5.) Les groupes et/ou les individus qui se livrent à des commentaires incendiaires et qui incitent à la violence ou à la haine entre les groupes ethniques et religieux doivent faire l’objet d’enquêtes et être traduits en justice au titre des lois existantes en Indonésie réprimant les crimes de haine.

6.) Le gouvernement doit prendre immédiatement les mesures nécessaires pour enquêter, identifier et traduire en justice ceux qui sont responsables d’actes de violence.

7.) Le gouvernement doit inviter une équipe internationale d’enquête sur les droits de l’homme pour conduire dans la zone une enquête sur les racines du conflit et pour identifier les acteurs clefs qui sont derrière ces violences continues. Cette équipe d’enquête doit être formée de représentants de Komnas HAM, des communautés tant chrétiennes que musulmanes et d’experts sur les questions des droits de l’homme des Nations Unies, du Parlement européen et de différents gouvernements étrangers.

8.) Le gouvernement doit mettre au point, avec l’aide d’organismes d’aide et de groupes de réconciliation tels que Baku Bae ainsi qu’avec les responsables de communautés, des plans pour organiser sans délai le rapatriement des personnes qui ont été déplacées à l’intérieur des Moluques. Ce rapatriement doit aller de pair avec le stationnement de forces de sécurité dans les zones concernées pour une période donnée.

9.) Dans le cas où la population de tout un village ou d’une zone entière a fui les violences, le gouvernement doit prendre sans délai les mesures adéquates pour empêcher que les attaquants ne s’installent dans les villages ou les zones ainsi dégagés.

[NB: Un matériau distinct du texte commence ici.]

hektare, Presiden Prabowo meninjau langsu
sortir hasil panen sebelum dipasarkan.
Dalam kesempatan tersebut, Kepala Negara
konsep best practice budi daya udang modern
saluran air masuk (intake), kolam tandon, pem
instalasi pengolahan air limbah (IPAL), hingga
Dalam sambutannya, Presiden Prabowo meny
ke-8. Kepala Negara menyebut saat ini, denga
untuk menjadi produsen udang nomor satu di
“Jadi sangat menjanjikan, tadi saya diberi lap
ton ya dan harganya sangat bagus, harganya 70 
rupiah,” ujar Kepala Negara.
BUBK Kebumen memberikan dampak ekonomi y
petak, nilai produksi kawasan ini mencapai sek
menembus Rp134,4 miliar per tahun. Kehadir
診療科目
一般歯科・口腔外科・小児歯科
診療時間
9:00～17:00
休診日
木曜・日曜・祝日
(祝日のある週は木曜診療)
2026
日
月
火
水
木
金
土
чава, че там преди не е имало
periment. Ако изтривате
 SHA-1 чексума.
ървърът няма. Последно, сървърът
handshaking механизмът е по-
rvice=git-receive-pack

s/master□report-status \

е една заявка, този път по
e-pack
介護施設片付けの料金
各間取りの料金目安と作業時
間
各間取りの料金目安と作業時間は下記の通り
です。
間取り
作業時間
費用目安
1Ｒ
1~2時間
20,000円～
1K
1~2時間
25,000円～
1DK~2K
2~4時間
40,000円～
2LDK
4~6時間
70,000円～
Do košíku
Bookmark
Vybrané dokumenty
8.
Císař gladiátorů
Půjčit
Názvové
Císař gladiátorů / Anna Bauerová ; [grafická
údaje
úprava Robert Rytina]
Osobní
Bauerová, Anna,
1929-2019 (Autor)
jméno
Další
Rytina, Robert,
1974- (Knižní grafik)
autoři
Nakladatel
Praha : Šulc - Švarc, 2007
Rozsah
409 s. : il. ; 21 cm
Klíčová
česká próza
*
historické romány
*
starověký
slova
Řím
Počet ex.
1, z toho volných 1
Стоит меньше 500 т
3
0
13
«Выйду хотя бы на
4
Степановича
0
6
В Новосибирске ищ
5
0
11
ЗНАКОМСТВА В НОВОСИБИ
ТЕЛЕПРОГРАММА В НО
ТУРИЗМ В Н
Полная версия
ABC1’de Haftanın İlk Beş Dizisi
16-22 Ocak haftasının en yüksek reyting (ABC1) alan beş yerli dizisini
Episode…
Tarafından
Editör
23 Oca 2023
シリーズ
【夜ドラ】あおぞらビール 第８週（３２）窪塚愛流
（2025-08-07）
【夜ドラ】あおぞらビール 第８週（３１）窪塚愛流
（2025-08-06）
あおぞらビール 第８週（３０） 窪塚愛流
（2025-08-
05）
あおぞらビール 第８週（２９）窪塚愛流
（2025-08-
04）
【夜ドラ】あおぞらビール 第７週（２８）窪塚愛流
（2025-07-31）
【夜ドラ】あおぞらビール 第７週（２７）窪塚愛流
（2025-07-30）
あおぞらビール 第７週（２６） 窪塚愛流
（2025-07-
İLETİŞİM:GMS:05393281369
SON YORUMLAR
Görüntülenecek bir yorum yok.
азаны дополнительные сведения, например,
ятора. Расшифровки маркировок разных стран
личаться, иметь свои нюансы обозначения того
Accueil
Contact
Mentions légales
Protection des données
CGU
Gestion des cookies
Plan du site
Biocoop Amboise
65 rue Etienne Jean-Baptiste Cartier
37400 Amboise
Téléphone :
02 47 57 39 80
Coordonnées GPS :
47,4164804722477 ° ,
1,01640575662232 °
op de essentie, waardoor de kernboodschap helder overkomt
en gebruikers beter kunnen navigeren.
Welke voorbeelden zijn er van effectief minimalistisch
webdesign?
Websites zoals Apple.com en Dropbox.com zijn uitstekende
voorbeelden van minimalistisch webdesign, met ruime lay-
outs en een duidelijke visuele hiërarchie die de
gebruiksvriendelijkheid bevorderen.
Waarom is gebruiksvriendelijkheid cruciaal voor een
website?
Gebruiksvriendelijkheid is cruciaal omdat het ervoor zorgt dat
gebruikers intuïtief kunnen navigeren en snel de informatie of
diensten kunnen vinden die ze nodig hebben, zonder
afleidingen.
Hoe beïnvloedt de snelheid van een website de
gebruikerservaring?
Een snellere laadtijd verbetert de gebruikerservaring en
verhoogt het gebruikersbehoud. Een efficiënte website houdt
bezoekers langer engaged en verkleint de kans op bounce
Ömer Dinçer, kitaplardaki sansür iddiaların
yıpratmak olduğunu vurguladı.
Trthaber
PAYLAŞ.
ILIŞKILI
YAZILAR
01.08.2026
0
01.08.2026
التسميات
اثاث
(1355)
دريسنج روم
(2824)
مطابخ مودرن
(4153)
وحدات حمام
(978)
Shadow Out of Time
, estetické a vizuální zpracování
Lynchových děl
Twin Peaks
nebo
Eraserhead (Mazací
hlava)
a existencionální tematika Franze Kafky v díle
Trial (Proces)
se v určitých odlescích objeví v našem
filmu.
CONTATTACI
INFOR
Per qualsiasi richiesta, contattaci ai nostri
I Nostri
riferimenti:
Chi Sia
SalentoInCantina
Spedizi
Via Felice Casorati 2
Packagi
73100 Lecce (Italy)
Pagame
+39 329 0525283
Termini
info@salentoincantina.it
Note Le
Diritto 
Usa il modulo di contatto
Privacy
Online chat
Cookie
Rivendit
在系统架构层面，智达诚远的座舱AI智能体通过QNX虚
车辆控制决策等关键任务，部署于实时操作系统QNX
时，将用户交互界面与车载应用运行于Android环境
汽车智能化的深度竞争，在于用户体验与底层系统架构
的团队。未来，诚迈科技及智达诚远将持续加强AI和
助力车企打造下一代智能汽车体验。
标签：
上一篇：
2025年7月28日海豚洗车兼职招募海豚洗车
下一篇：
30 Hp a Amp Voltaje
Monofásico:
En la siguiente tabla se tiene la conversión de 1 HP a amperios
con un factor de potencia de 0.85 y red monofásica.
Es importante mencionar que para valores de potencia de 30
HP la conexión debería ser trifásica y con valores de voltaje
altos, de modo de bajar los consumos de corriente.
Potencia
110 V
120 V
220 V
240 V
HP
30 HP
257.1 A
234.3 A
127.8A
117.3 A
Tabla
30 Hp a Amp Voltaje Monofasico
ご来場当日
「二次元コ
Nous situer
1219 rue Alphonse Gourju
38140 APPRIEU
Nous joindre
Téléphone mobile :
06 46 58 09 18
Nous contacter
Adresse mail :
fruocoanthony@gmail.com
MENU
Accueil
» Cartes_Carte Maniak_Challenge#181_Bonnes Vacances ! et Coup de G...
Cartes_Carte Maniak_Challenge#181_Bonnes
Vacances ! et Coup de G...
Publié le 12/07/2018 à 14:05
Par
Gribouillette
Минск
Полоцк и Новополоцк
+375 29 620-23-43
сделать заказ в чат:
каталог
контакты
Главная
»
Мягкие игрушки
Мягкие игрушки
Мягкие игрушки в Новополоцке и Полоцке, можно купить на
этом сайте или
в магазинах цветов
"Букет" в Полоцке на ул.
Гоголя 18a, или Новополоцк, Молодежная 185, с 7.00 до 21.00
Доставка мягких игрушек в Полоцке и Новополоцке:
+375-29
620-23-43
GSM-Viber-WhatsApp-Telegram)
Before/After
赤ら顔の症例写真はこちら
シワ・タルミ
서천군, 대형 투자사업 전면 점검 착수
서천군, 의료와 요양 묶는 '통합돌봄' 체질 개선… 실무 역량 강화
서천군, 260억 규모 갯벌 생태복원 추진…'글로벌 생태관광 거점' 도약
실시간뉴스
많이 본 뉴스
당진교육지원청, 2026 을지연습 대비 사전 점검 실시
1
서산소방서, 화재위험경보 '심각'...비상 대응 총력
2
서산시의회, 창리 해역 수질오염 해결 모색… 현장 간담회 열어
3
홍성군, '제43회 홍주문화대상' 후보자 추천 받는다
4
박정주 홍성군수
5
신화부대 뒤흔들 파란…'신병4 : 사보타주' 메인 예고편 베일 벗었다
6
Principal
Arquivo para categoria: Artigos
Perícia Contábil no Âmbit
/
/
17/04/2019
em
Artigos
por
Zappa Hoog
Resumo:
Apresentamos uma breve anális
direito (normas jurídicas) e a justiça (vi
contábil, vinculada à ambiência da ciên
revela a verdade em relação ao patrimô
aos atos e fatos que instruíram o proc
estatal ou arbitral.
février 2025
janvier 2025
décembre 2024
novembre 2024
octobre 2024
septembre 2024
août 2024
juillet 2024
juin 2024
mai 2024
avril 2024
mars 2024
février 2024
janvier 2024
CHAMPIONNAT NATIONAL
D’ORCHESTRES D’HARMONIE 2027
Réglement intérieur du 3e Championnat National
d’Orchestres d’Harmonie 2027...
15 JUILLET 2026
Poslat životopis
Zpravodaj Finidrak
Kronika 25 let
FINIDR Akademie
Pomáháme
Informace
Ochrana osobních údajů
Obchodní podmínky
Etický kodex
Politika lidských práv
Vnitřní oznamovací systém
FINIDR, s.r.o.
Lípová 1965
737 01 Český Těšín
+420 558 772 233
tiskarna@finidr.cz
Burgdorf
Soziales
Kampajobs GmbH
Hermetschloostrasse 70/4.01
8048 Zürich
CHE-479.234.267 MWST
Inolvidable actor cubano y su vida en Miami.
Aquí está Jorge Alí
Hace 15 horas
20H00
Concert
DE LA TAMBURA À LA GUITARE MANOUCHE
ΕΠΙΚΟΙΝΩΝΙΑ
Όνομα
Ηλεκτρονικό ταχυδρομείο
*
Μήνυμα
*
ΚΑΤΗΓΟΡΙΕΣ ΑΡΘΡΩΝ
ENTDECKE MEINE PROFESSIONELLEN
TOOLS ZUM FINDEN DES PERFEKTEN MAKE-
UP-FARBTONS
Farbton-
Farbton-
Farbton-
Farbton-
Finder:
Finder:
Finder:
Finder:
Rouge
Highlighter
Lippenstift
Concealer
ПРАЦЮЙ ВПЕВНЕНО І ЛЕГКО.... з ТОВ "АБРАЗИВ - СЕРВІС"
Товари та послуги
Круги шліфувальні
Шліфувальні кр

10.) Des observateurs internationaux des droits de l’homme doivent être déployés dans la région sans délai.

Recommandations économiques à la communauté internationale

Nous appelons les Nations Unies, le Parlement européen et les gouvernements étrangers à aider les musulmans et les chrétiens aux Moluques qui sont victimes de ce conflit tragique, en fournissant une aide financière, une aide humanitaire et une expertise internationale.

1.) La communauté internationale doit soutenir les ONG interreligieuses locales qui sont à l’œuvre aux Moluques en leur apportant une aide financière et technique.

2.) La communauté internationale doit soutenir et faciliter les initiatives de réconciliation de Baku Bae, ce qui comprend :

a.) la formation de zones neutres à Amboine où les deux communautés pourraient de nouveau interagir et se côtoyer socialement. Ces zones comprendraient les places de marché, les écoles et un hôpital ;

b.) un atelier de réconciliation réunissant les responsables traditionnels des musulmans et des chrétiens de localités et de régions choisies des Moluques.

3.) L’application de la loi et les structures judiciaires doivent être renforcées par le biais d’une assistance financière et une expertise internationales.

4.) Les programmes d’aide humanitaire doivent promouvoir l’autosuffisance et la prise de responsabilité plutôt que la dépendance en l’aide distribuée.

5.) Il est impératif que soit mis l’accent sur le fait que des comptes précis doivent être rendus pour toute aide financière ou humanitaire envoyé dans la région.

6.) Pour assurer une telle transparence, plutôt que de faire appel aux agences gouvernementales, l’aide doit être distribuée par les ONG locales et les réseaux de réconciliation au plus bas niveau tels que le processus Baku Bae.

Nous demandons à l’Union européenne et aux Nations Unies de faciliter l’intervention de la communauté internationale au cas où le gouvernement indonésien faillirait à se conformer aux recommandations ci-dessus pour assurer la protection des musulmans et des chrétiens pacifiques aux Moluques.

Signé par :

pour les représentants musulmans : 1.) Haji Muhammad Jusuf Ely, secrétaire du détachement musulman d’urgence aux Moluques ; 2.) M. Mahfud Nukuhehe, chef traditionnel de treize villages musulmans de la partie nord de l’île d’Amboine (région de Leihitu) ;

pour les représentants chrétiens : 1.) Mgr P.C. Mandagi, évêque du diocèse catholique d’Amboine ; 2.) le révérend John Titaley ; 3.) le révérend Jacky Manuputty (tous deux chargés des questions des droits de l’homme au sein de l’Eglise protestante des Moluques).